→ **Set task**
Express the entries from the line containing "On Thursday, when" up to and including the line containing "On Wednesday, when" as a JSON list of strings, one string per line and no strings for blank lines.

→ **Data extract**

────────────────────────────────────────

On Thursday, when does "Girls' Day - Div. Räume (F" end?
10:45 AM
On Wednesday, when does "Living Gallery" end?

────────────────────────────────────────

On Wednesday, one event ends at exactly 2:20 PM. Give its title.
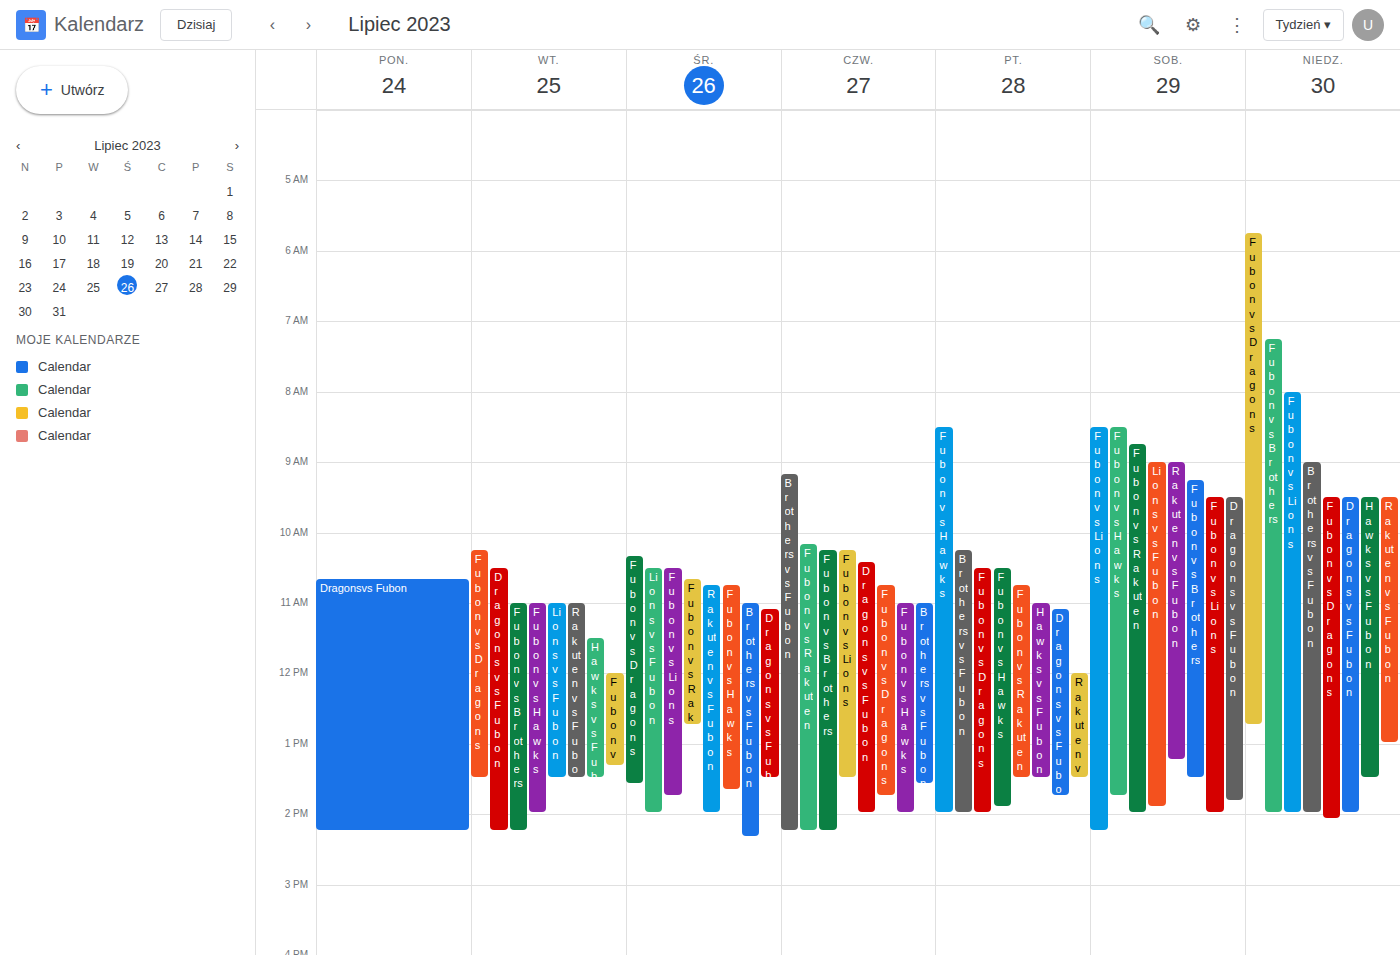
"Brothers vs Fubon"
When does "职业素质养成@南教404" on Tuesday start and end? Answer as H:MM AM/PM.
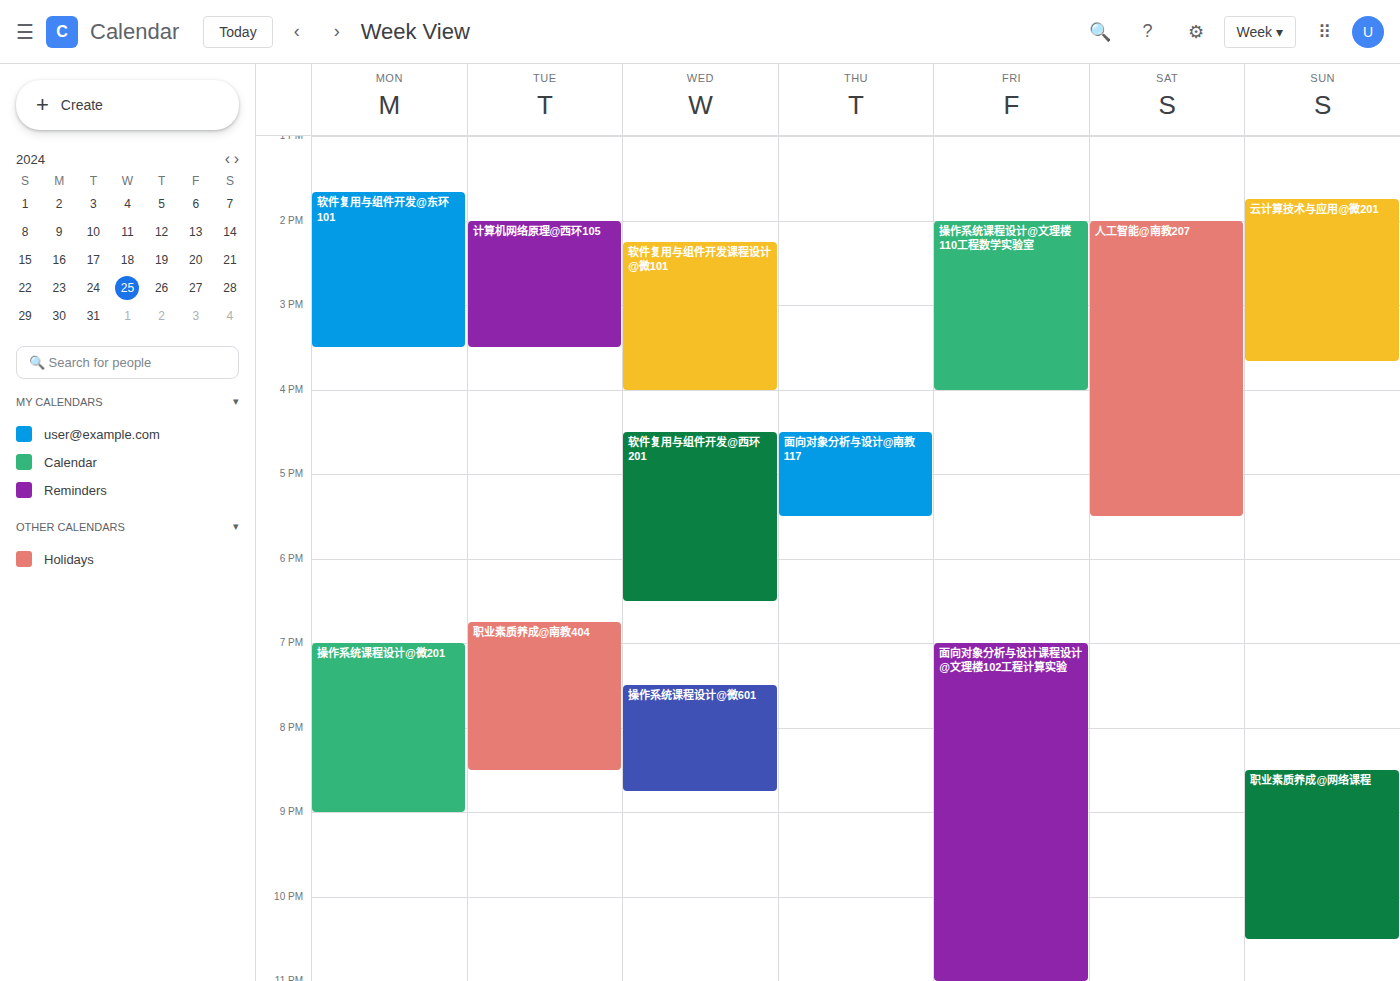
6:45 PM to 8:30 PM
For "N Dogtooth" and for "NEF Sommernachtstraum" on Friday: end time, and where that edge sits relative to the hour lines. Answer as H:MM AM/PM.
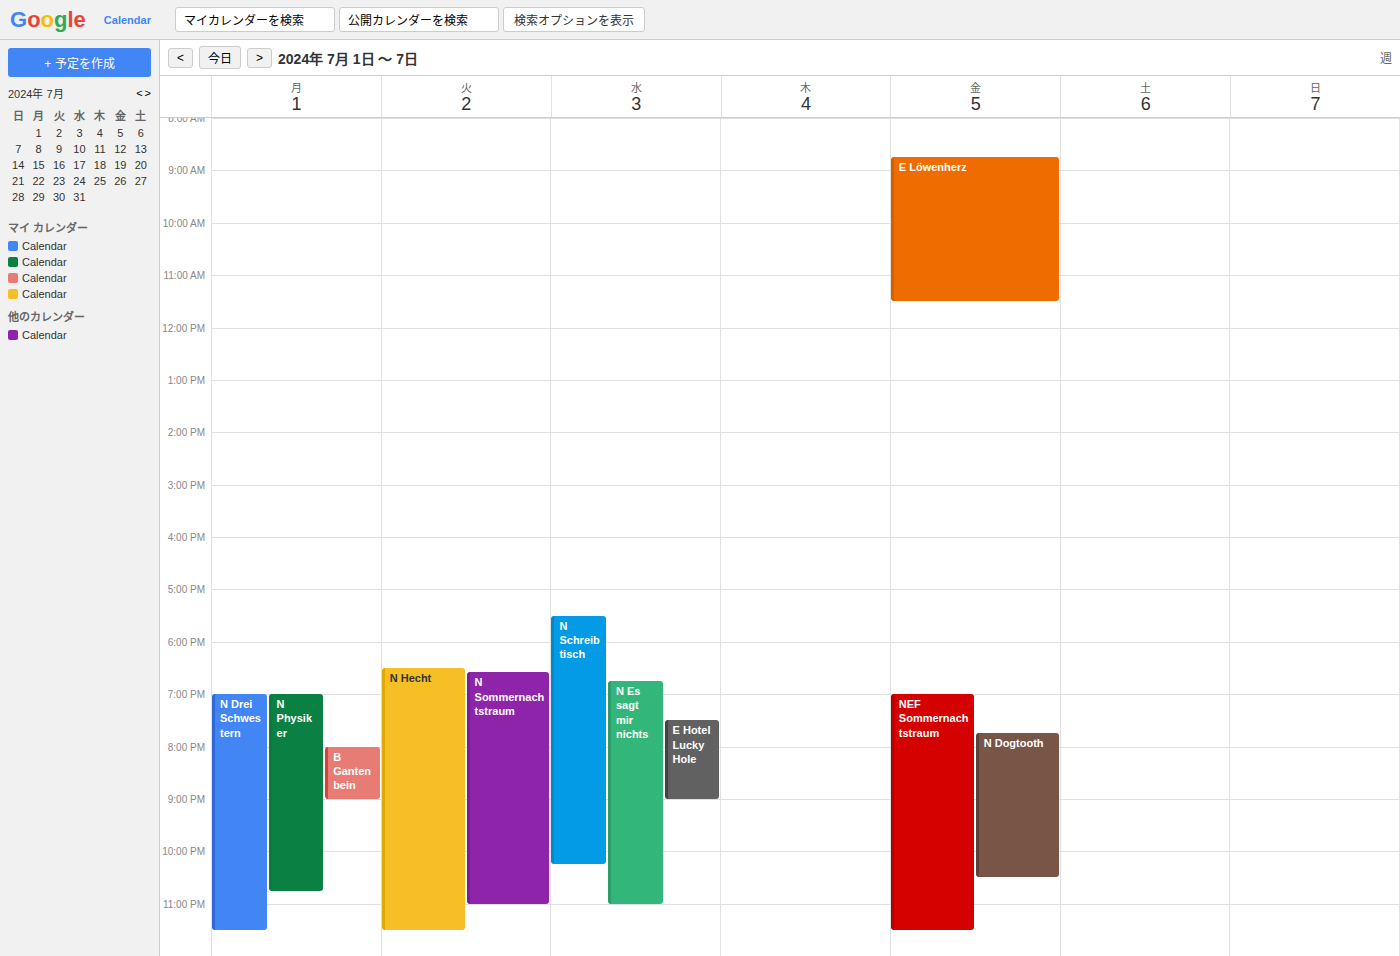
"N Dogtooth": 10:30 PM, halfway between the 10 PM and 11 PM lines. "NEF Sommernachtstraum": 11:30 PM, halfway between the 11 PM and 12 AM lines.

────────────────────────────────────────

→ **The completed task**
[
  "On Thursday, when does \"Girls' Day - Div. Räume (F\" end?",
  "10:45 AM",
  "On Wednesday, when does \"Living Gallery\" end?"
]